◆ Exercise instructions:
Please restate the entries verbatim. The copy should hold no pictures.

Segment Start: Raw data

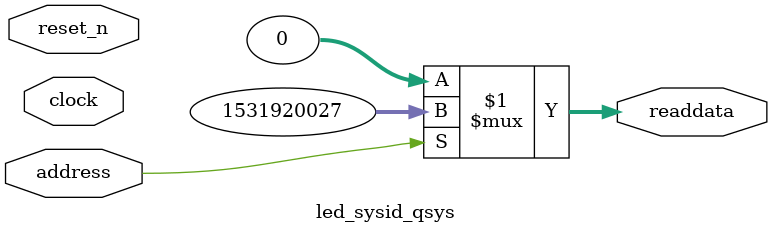
<source format=v>

`timescale 1ns / 1ps
// synthesis translate_on

// turn off superfluous verilog processor warnings 
// altera message_level Level1 
// altera message_off 10034 10035 10036 10037 10230 10240 10030 

module led_sysid_qsys (
               // inputs:
                address,
                clock,
                reset_n,

               // outputs:
                readdata
             )
;

  output  [ 31: 0] readdata;
  input            address;
  input            clock;
  input            reset_n;

  wire    [ 31: 0] readdata;
  //control_slave, which is an e_avalon_slave
  assign readdata = address ? 1531920027 : 0;

endmodule




</source>
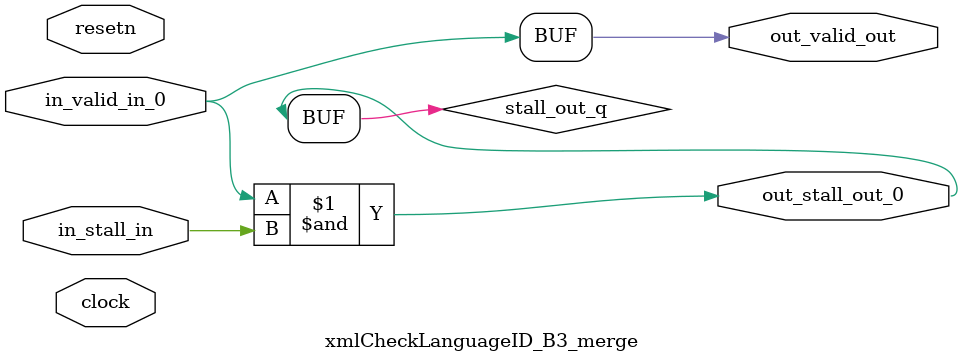
<source format=sv>



(* altera_attribute = "-name AUTO_SHIFT_REGISTER_RECOGNITION OFF; -name MESSAGE_DISABLE 10036; -name MESSAGE_DISABLE 10037; -name MESSAGE_DISABLE 14130; -name MESSAGE_DISABLE 14320; -name MESSAGE_DISABLE 15400; -name MESSAGE_DISABLE 14130; -name MESSAGE_DISABLE 10036; -name MESSAGE_DISABLE 12020; -name MESSAGE_DISABLE 12030; -name MESSAGE_DISABLE 12010; -name MESSAGE_DISABLE 12110; -name MESSAGE_DISABLE 14320; -name MESSAGE_DISABLE 13410; -name MESSAGE_DISABLE 113007; -name MESSAGE_DISABLE 10958" *)
module xmlCheckLanguageID_B3_merge (
    input wire [0:0] in_stall_in,
    input wire [0:0] in_valid_in_0,
    output wire [0:0] out_stall_out_0,
    output wire [0:0] out_valid_out,
    input wire clock,
    input wire resetn
    );

    wire [0:0] stall_out_q;


    // stall_out(LOGICAL,6)
    assign stall_out_q = in_valid_in_0 & in_stall_in;

    // out_stall_out_0(GPOUT,4)
    assign out_stall_out_0 = stall_out_q;

    // out_valid_out(GPOUT,5)
    assign out_valid_out = in_valid_in_0;

endmodule

</source>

Segment End: Raw data

◆ Your solution:
<source format=v>

`timescale 1ns / 1ps
// synthesis translate_on

// turn off superfluous verilog processor warnings 
// altera message_level Level1 
// altera message_off 10034 10035 10036 10037 10230 10240 10030 

module led_sysid_qsys (
               // inputs:
                address,
                clock,
                reset_n,

               // outputs:
                readdata
             )
;

  output  [ 31: 0] readdata;
  input            address;
  input            clock;
  input            reset_n;

  wire    [ 31: 0] readdata;
  //control_slave, which is an e_avalon_slave
  assign readdata = address ? 1531920027 : 0;

endmodule




</source>
<source format=sv>



(* altera_attribute = "-name AUTO_SHIFT_REGISTER_RECOGNITION OFF; -name MESSAGE_DISABLE 10036; -name MESSAGE_DISABLE 10037; -name MESSAGE_DISABLE 14130; -name MESSAGE_DISABLE 14320; -name MESSAGE_DISABLE 15400; -name MESSAGE_DISABLE 14130; -name MESSAGE_DISABLE 10036; -name MESSAGE_DISABLE 12020; -name MESSAGE_DISABLE 12030; -name MESSAGE_DISABLE 12010; -name MESSAGE_DISABLE 12110; -name MESSAGE_DISABLE 14320; -name MESSAGE_DISABLE 13410; -name MESSAGE_DISABLE 113007; -name MESSAGE_DISABLE 10958" *)
module xmlCheckLanguageID_B3_merge (
    input wire [0:0] in_stall_in,
    input wire [0:0] in_valid_in_0,
    output wire [0:0] out_stall_out_0,
    output wire [0:0] out_valid_out,
    input wire clock,
    input wire resetn
    );

    wire [0:0] stall_out_q;


    // stall_out(LOGICAL,6)
    assign stall_out_q = in_valid_in_0 & in_stall_in;

    // out_stall_out_0(GPOUT,4)
    assign out_stall_out_0 = stall_out_q;

    // out_valid_out(GPOUT,5)
    assign out_valid_out = in_valid_in_0;

endmodule

</source>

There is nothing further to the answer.